You need look no further than the reader response to the Joplin Globe internet story on Rep. B. J. Marsh's proposed legislation which would allow schools to waive making up five snow days to realize just how much success has been realized by those who have made it their mission to undermine public schools and public schoolteachers.
The comments are full of people belittling the work teachers do. You have those who claim teachers work one year, and then repeat their lesson plans year after year until they retire.
You have others who talk about how little work teachers do. After all, they have three months off in the summer, they don't work weekends, they get two weeks off for Christmas and a week for spring break, and they don't have to go to work when there's snow or ice on the roads.
At one time, teachers were among the most respected people in the community, and to some extent, that is still the case, but as the comments on the Globe website prove, years of undermining public schools and public schoolteachers are finally taking their toll.
So let's take a look at the truth about teachers:
Yes, there are a few who use the same lesson plans year after year, but those are the exception, not the rule. Most teachers look for ways to improve their lesson plans, trying new techniques, adding technology, or using the latest educational research to improve their results. During those three-month summer vacations, many teachers are attending seminars or taking classes aimed at improving themselves and therefore the quality of the instruction they offer to their students.
One thing the politicians' constant sniping at the "failures" of public schools (most of the schools are not failing, but you would never know that from listening to the rhetoric being offered by voucher supporters) has done is to give the impression that teachers are slackers who are living off the public trough. While there are teachers who fall short, the push for "qualified teachers" fails to take into account other factors that are playing much greater roles in the scores of students who are not making the grade, including:
-Students who come from broken homes, homes in which they are exposed to drug and alcohol abuse, and homes where the children are victims of physical, emotional, and sexual abuse.
-Students who come from homes where there are no books, only the ever-constant presence of television and the Internet.
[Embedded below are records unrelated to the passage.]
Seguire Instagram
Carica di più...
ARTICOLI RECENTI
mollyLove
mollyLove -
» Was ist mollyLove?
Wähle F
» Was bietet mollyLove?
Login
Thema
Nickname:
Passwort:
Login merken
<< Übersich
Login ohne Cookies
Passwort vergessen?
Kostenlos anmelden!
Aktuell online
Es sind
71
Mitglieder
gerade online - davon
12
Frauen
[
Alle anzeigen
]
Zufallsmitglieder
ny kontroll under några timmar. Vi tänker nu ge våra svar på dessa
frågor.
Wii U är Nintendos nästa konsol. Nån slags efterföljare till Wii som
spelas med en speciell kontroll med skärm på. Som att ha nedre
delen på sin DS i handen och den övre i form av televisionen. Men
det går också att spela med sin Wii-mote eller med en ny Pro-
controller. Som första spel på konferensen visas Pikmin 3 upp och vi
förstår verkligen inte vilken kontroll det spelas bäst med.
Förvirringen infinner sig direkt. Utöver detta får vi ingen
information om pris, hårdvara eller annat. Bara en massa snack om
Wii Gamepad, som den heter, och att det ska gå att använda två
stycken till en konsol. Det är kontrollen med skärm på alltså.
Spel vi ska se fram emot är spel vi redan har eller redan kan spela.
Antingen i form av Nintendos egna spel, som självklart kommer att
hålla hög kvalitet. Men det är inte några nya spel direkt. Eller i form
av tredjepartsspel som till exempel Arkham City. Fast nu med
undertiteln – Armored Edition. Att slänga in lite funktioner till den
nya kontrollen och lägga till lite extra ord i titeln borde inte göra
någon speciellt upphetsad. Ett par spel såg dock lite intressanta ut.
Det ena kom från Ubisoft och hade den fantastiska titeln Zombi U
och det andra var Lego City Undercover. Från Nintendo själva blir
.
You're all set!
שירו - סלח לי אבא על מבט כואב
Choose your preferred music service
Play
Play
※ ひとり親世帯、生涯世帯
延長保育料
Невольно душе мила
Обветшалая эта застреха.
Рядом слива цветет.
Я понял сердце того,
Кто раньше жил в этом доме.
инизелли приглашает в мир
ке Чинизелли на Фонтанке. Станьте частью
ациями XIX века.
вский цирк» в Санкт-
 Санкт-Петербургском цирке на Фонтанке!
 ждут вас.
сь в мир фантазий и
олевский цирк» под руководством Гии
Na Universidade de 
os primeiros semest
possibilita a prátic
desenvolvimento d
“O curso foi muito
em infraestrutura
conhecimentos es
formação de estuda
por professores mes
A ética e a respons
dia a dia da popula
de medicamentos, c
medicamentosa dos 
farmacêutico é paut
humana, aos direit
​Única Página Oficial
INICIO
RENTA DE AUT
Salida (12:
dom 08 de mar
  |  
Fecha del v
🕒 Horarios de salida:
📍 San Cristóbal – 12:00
-Politicians who demand that the schools handle all of society's ills, whether they be sex education, information on alcohol and drugs, personal finance information (which has become necessary thanks to politicians' coddling of those in the banking, credit card, and payday loan industries). Every time a politician adds something to the school's schedule, it takes away from the three R's that they say should be our focus.
-Fears that students, teachers, and administrators have each time they hear of another school shooting incident
-Students who simply do not care whether they learn
I am so tired of the argument that teachers knew how much money they were going to get paid so they have no business complaining about it. It is true to some extent; we do know we are not going to become wealthy from teaching, but at the same time, do we ever accept that type of talk when it comes to other public servants, such as police officers and firemen? Obviously, those are high risk, stressful occupations, but nearly every study of stressful occupations puts teaching right at or near the top. Teachers who care about the success of their students (and I have only met a handful who do not fit into that category) agonize over the ones who are failing, the ones who are having problems at home or at school, even the ones who seem to resist everything we try and have no interest whatsoever in school.
Most teachers are not 7:30 to 3 people who take off for home the second the last bell rings. Many teachers work with children after school, sponsor activities (some of which they are reimbursed for, but many of which they are not) and work on lesson plans and grading long after they have taught their final classes for the day. We do have 48-minute planning periods, but much of that time is devoted to dealing with parents and grading papers. I know of very few teachers who do not do a great deal of work at home. It's part of the job. For the most part, we don't go around talking about it, but with the constant belittling that seems to be the norm these days, somebody has to tell the story.
Most teachers are in the business because they truly love to work with children and help pave the road for their students' later success. As long as politicians and sensation-seeking media (i.e. John Stossel) take a handful of public school failures and make them appear to be commonplace instead of describing them accurately as the aberrations they truly are, we will continue to see the kind of anti-teacher sentiment that was expressed this week in the Joplin Globe.
As long as self-serving politicians are willing to take those rare failures and use them as an excuse to open the door for vouchers and tuition tax credits, we are in danger of putting a torch to American public schools, the most successful experiment in the history of education.
When that happens, you can forget about No Child Left Behind. The children left behind will number in the millions.